Math Help - how to integrate

1. how to integrate

Hi,

How to integrate x^2/(xsinx + cosx)^2.

I am clueless. It does not fit into any formula straight away. If I want to try integration by parts, it appears to be lengthy and i do not know whether it will lead to the answer. How to go about this? do we have any particular method for solving such type of sums.

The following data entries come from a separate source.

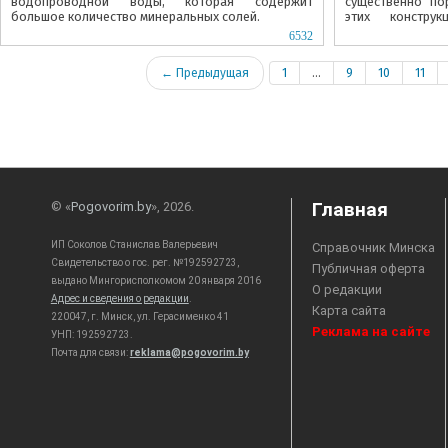
водопроводной воды, которая содержит
существенно по
большое количество минеральных солей.
этих констру
настоящее испыт
6532
выполнены...
← Предыдущая
1
...
9
10
11
Главная
© «
Pogovorim.by
», 2026.
ИП Соколов Станислав Валерьевич
Справочник Минска
Свидетельство о гос. рег. №192592723,
Публичная оферта
выдано Мингорисполкомом 20 января 2016
О редакции
Адрес и сведения о редакции
.
Карта сайта
220047, г. Минск, ул. Герасименко 41
Реклама на сайте
УНП: 192592723.
Почта для связи:
reklama@pogovorim.by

whether integration within integration is permissible. If so, when it is applicable / possible.

Any guidance welcome.

with warm regards,

ARANGA

2. Re: how to integrate

Integration by parts is most likely to give you the answer. I don't understand what you mean by integration within integration. During integration by parts, I suppose you can consider that a sort of "integration within integration", but I am not sure where you are going with that.

3. Re: how to integrate

I can't seem to find the right u and v to integrate by parts. There are four factors: two x's and two $\frac{1}{x\sin{x}+\cos{x}}$'s. I don't see any way of integrating something with $x\sin{x}+\cos{x}$ or $(x\sin{x}+\cos{x})^2$ in the denominator, so I'm left with $dv=dx$, $dv=x\,dx$, or $dv=x^2\,dx$. But they all give me $(x\sin{x}+\cos{x})^3$ in the denominator, so it seems like I'm going the wrong way.

- Hollywood

4. Re: how to integrate

One way of doing it, which is a bit on the cheesy side, is to try and get the integrand into a quotient derivative form.

$h(x)=\dfrac{f(x)}{g(x)}$

$\dfrac{dh}{dx}=\dfrac{f'g - fg'}{g^2}$

$g(x)=x \sin(x)+\cos(x)$

$g'(x)= \sin(x) +x \cos(x) - \sin(x) = x \cos(x)$

$x^2 = f'(x)\left(x \sin(x) + \cos(x)\right) - f(x)\left(x \cos(x)\right)$

you can see you want $f(x)$ to have a $-x \cos(x)$ term in it, and with some toying around you can find that

$f(x) = \sin(x) - x\cos(x)$

and thus

$h(x) = \dfrac{f(x)}{g(x)} = \dfrac{\sin(x)-x\cos(x)}{\cos(x)+x\sin(s)}+C$

But this only works for this very contrived problem. Solving the general differential equation above is by no means guaranteed to be possible.

5. Re: how to integrate

Here is how I would start:

$u = x\sec x$, $dv = \dfrac{x\cos x}{(x\sin x + \cos x)^2}dx$

Then $du = \sec x(x\tan x + 1)dx$

$\displaystyle \int \dfrac{x^2}{(x\sin x + \cos x)^2}dx = -\dfrac{x\sec x}{x\sin x + \cos x} + \int \dfrac{\sec x(x\tan x+1)}{x\sin x + \cos x}dx$

This reduces the exponent of the denominator. I don't know if it solves the problem, but it might.